▼
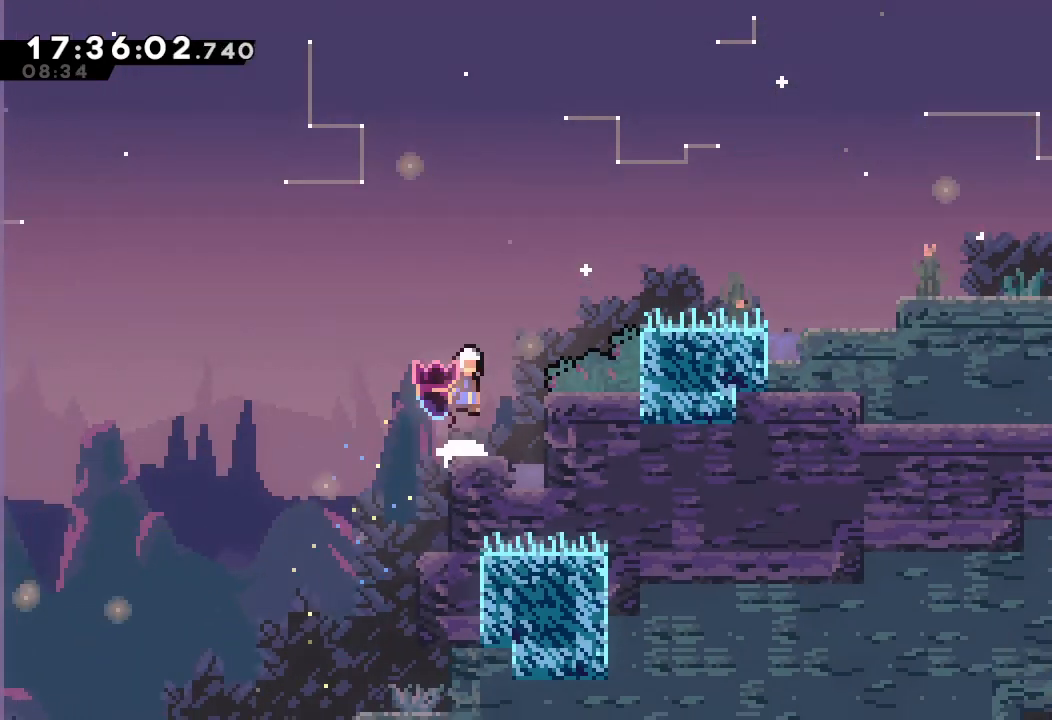
{"keys": ["right", "up"], "events": [[167, "d", "up"], [200, "right", "down"], [200, "s", "down"], [200, "up", "down"], [500, "s", "up"]]}
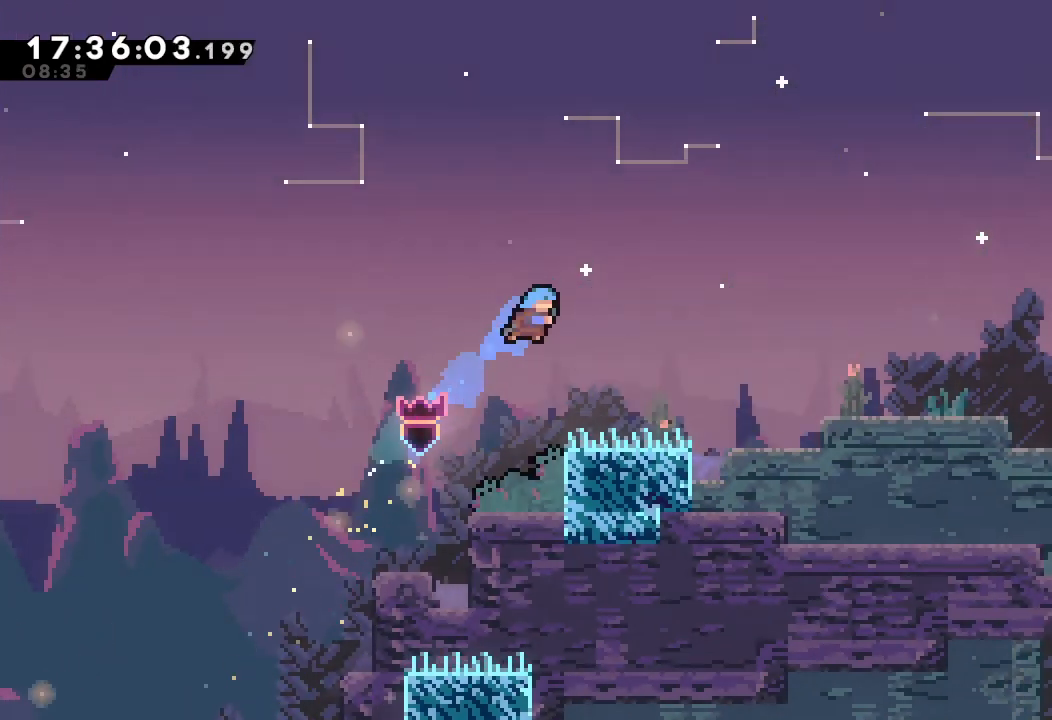
{"keys": ["d", "right"], "events": [[67, "up", "up"], [367, "d", "down"]]}
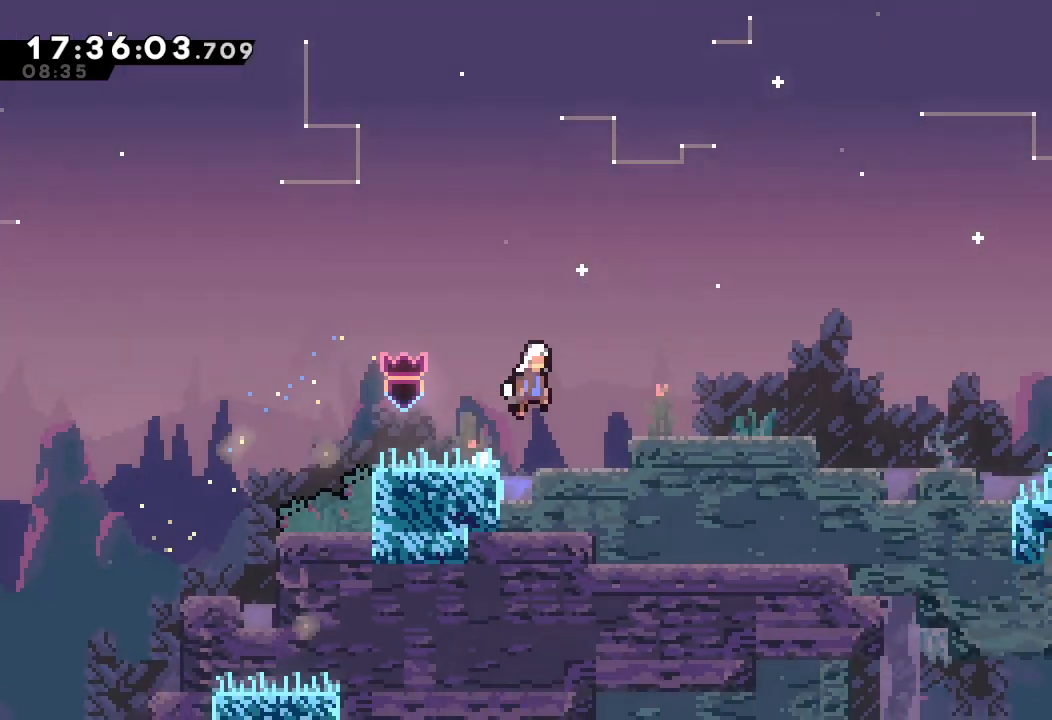
{"keys": ["right"], "events": [[300, "d", "up"]]}
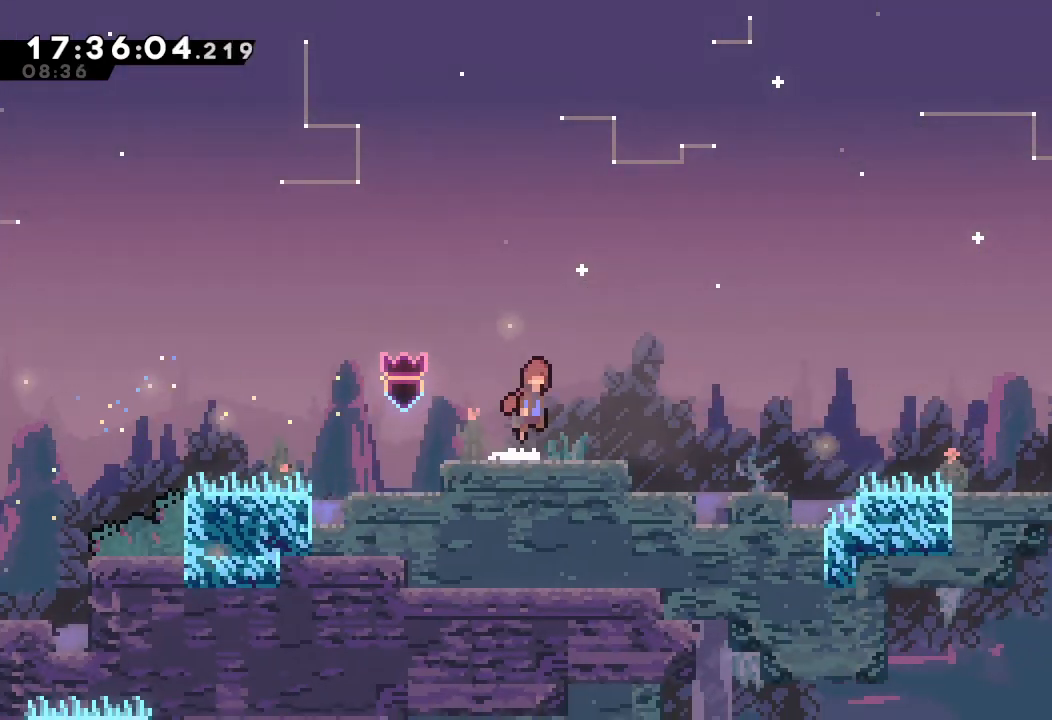
{"keys": ["right"], "events": [[34, "d", "down"], [167, "d", "up"], [200, "s", "down"], [434, "s", "up"]]}
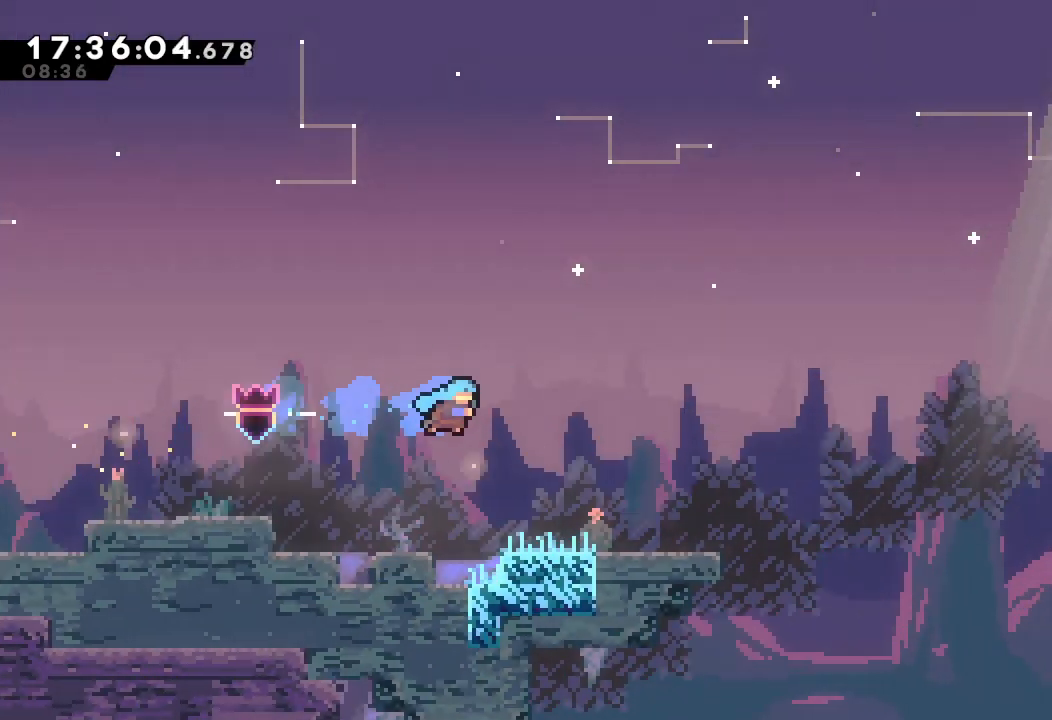
{"keys": [], "events": [[234, "right", "up"]]}
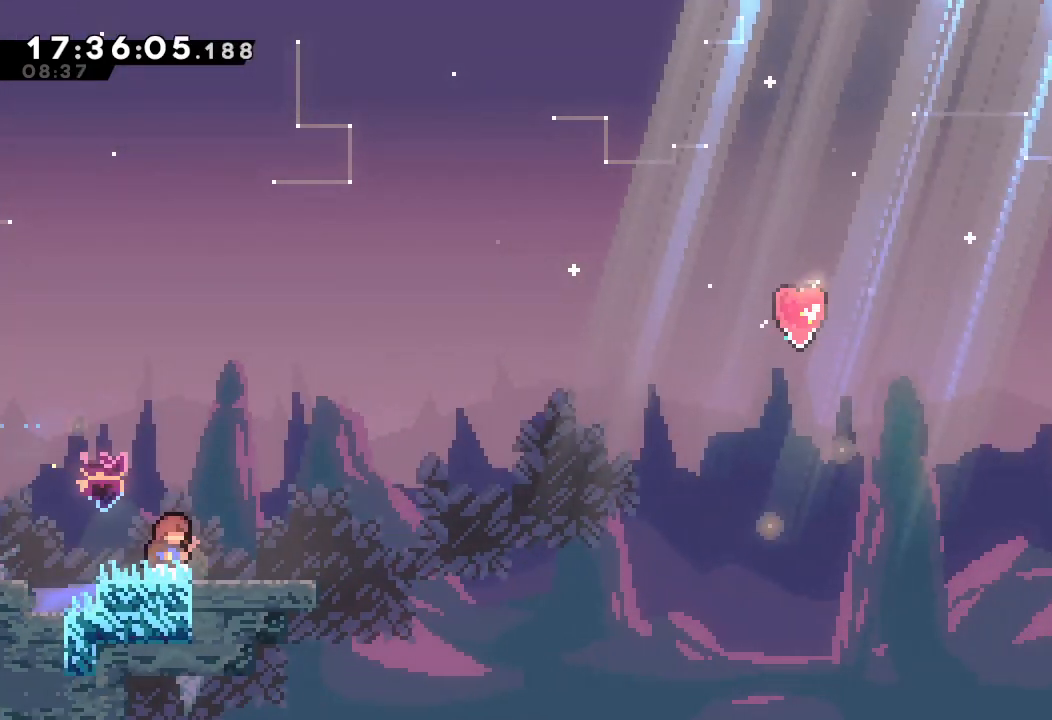
{"keys": [], "events": []}
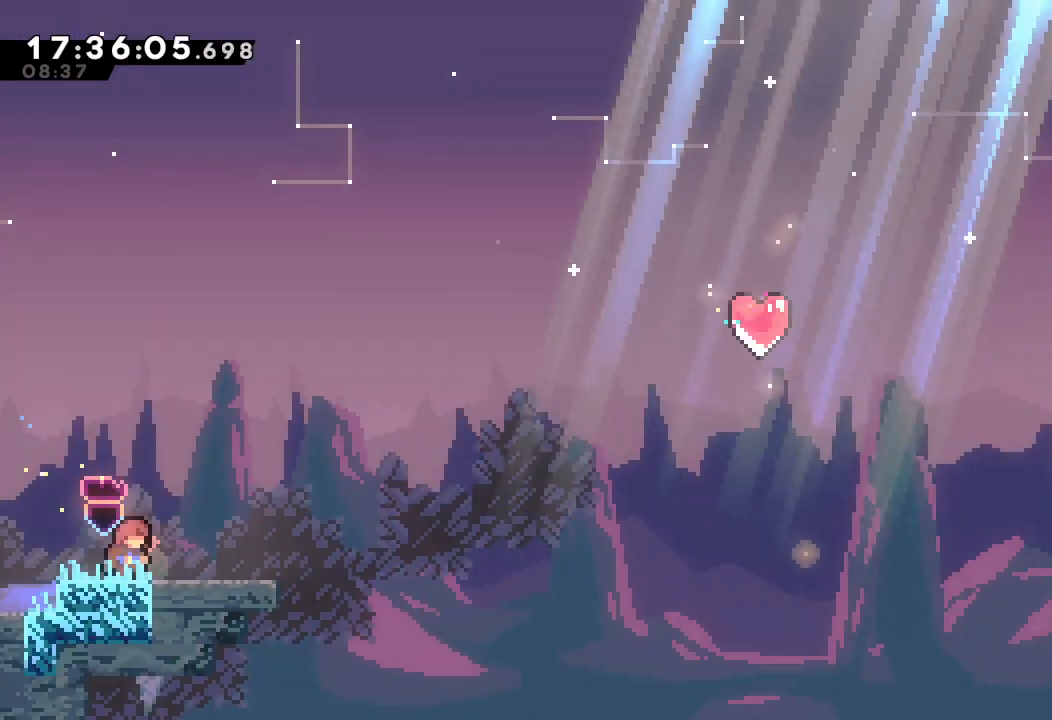
{"keys": [], "events": [[134, "right", "down"], [167, "right", "up"]]}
▲
◆ **BRIEF**
Where a line of the data above includes "down", copy that line.

◆ **TASK RESPONSE**
{"keys": ["right", "up"], "events": [[167, "d", "up"], [200, "right", "down"], [200, "s", "down"], [200, "up", "down"], [500, "s", "up"]]}
{"keys": ["d", "right"], "events": [[67, "up", "up"], [367, "d", "down"]]}
{"keys": ["right"], "events": [[34, "d", "down"], [167, "d", "up"], [200, "s", "down"], [434, "s", "up"]]}
{"keys": [], "events": [[134, "right", "down"], [167, "right", "up"]]}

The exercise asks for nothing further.